For each reason, the Page Template needs to loop on Components or an array of matching item. For example:

<!-- TemplateBeginRepeat name="Components" -->

Or:

<!-- TemplateBeginRepeat name="Content-Region1" -->

<!-- TemplateBeginRepeat name="Content-Region2" -->

Where Content-Region1 and 2 are Component Presentation (CP) arrays, split according to this additional logic*.

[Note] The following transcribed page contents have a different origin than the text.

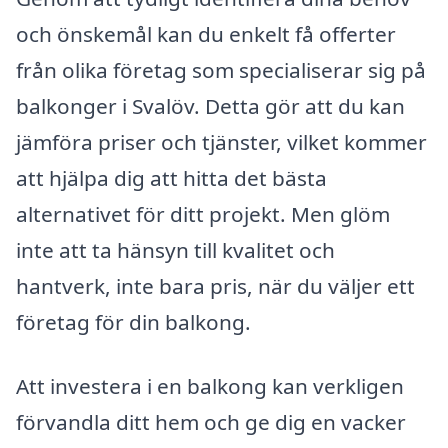
och önskemål kan du enkelt få offerter
från olika företag som specialiserar sig på
balkonger i Svalöv. Detta gör att du kan
jämföra priser och tjänster, vilket kommer
att hjälpa dig att hitta det bästa
alternativet för ditt projekt. Men glöm
inte att ta hänsyn till kvalitet och
hantverk, inte bara pris, när du väljer ett
företag för din balkong.
Att investera i en balkong kan verkligen
förvandla ditt hem och ge dig en vacker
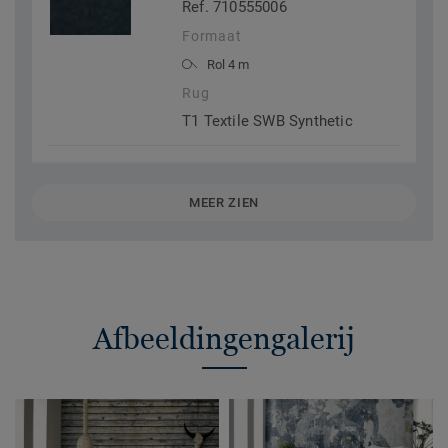
Ref. 710555006
Formaat
Rol 4 m
Rug
T1 Textile SWB Synthetic
MEER ZIEN
Afbeeldingengalerij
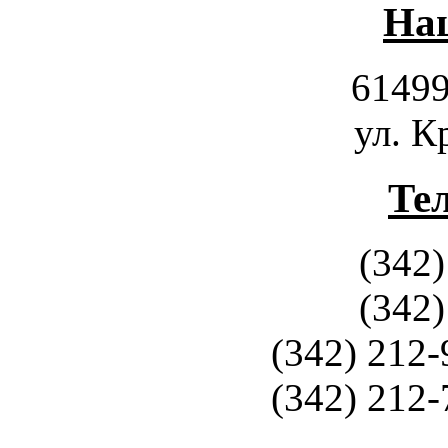
Наш
61499
ул. К
Те
(342)
(342)
(342) 212-
(342) 212-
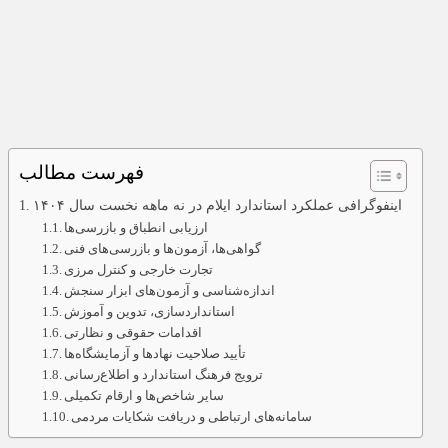
فهرست مطالب
اینفوگرافی عملکرد استاندارد ایلام در نه ماهه نخست سال ۱۴۰۴
ارزیابی انطباق و بازرسی‌ها
گواهی‌ها، آزمون‌ها و بازرسی‌های فنی
تجارت خارجی و کنترل مرزی
اندازه‌شناسی و آزمون‌های ابزار سنجش
استانداردسازی، تدوین و آموزش
اقدامات حقوقی و نظارتی
تأیید صلاحیت نهادها و آزمایشگاه‌ها
ترویج فرهنگ استاندارد و اطلاع‌رسانی
سایر شاخص‌ها و ارقام تکمیلی
سامانه‌های ارتباطی و دریافت شکایات مردمی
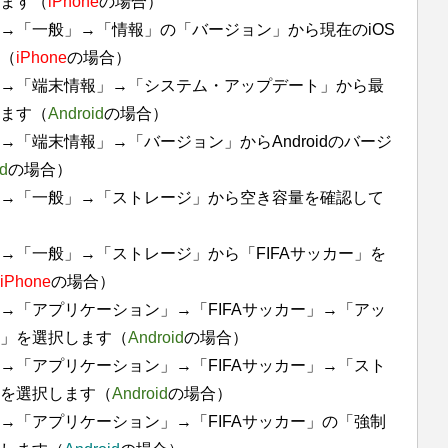
ます（
iPhone
の場合）
→「一般」→「情報」の「バージョン」から現在のiOS
（
iPhone
の場合）
→「端末情報」→「システム・アップデート」から最
ます（
Android
の場合）
「端末情報」→「バージョン」からAndroidのバージ
d
の場合）
→「一般」→「ストレージ」から空き容量を確認して
→「一般」→「ストレージ」から「FIFAサッカー」を
iPhone
の場合）
→「アプリケーション」→「FIFAサッカー」→「アッ
」を選択します（
Android
の場合）
→「アプリケーション」→「FIFAサッカー」→「スト
」を選択します（
Android
の場合）
→「アプリケーション」→「FIFAサッカー」の「強制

If not creating a specific array in the package for that region, additional checks for Component Template, Schema, or other item-specific details are needed:

<!-- TemplateBeginIf cond="ComponentTemplate.Name = '...'" -->

*To make the distinction between the CPs, we can use anything we can determine in code. Since XPM regions include Schema and Component Template, this has to be about the Components themselves:

  • Metadata
  • (Virtual) Folder location
  • Naming convention (possible, but probably not the best approach)
  • Etc.

If the near-duplicate regions have limits, then quantities could indeed be used.

The XPM behavior would then be:

  • When a user drags a Component into a region that allows it, Page Template logic will inspect the Component (and maybe quantities) to place it in the correct location in the rendered page.
  • The CP may actually appear in a different XPM region, based on the PT logic
  • XPM will independently confirm or detect if the CPs in the region match the region rules

For the last two points, it's probably a good idea to have PT layout logic match XPM region settings.

Edit: The Documentation actually recommends against this approach with: "...a specific combination of schema and template values can occur only in one region." So consider this a way to abuse XPM regions and only adopt if it's a good fit for your content model.